Tuesday, October 11, 2022

Arthur W. Terminiello Papers

 Audio recordings and transcripts of Terminiello's memoirs, dictated in 1962, with exhibits prepared by Terminiello to illustrate them, including letters, sermons, clippings, pamphlets, photographs, and copies of Terminiello's newspapers, Saint Teresa's Village News (1940-1941) and The Crusader (1941);concerning social justice, Terminiello's anti-communist Union of Christian Crusaders, Gerald L. K. Smith and the America First Party, charges of fascism, racism, antisemitism, and rabble-rousing against Smith and Terminiello, the 1949 Supreme Court case involving Terminiello and freedom of speech, and Terminiello's pastoral activities


https://archivesspace.library.nd.edu/repositories/2/resources/1186


From his farming co-operative, St.

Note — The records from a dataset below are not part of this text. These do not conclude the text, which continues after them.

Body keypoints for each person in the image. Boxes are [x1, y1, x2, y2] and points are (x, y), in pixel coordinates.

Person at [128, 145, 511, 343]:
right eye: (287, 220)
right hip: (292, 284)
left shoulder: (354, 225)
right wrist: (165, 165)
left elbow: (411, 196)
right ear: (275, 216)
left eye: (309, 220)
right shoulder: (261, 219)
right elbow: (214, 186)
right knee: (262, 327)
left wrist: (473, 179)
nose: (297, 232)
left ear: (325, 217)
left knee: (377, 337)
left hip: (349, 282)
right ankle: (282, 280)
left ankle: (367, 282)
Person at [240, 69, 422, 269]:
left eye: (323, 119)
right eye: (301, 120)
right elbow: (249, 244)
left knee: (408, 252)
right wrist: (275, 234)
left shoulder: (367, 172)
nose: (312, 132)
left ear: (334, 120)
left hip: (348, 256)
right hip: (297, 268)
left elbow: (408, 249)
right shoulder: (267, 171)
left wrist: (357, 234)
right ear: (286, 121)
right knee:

Teresa's Village, that he started near Bolling, Alabama, Terminiello pursued his career trying to "preserve a Christian standard in America," but gradually turned to Anti-Semitism and Fascism, from the late 1930s through the 1940s, earning him the nickname "Father Coughlin of the South." A controversial figure, he became increasingly strident in his speeches and publications, questioning how much Pres. Roosevelt knew about Pearl Harbor before the attack, voicing suspicions about Russia and the rise of the Communist party in America, and making incendiary comments about "Jewish international financiers."
Items in this collection include: ...


According to OCLC many of Arthur Terminiello's papers are held at Notre Dame. Notre Dame's collection record includes a brief biography of Arthur Terminiello's career: "Catholic priest known as the Father Coughlin of the South. He ministered to tenant farmers in Alabama and Florida, started innovative programs involving mobile trailer chapels, conducted radio and television programs (The Pastor's Fireside), founded an experimental community called Saint Teresa's Village, and for a time toured and lectured with Gerald L.K. Smith. In 1946 a Chicago court found him guilty of "making an improper noise, riot, disturbance, breach of the peace or diversion tending to a breach of the peace" because of remarks he made at a Gerald L.K. Smith rally; the supreme Court heard his appeal in 1949 and the justices wrote four separate opinions."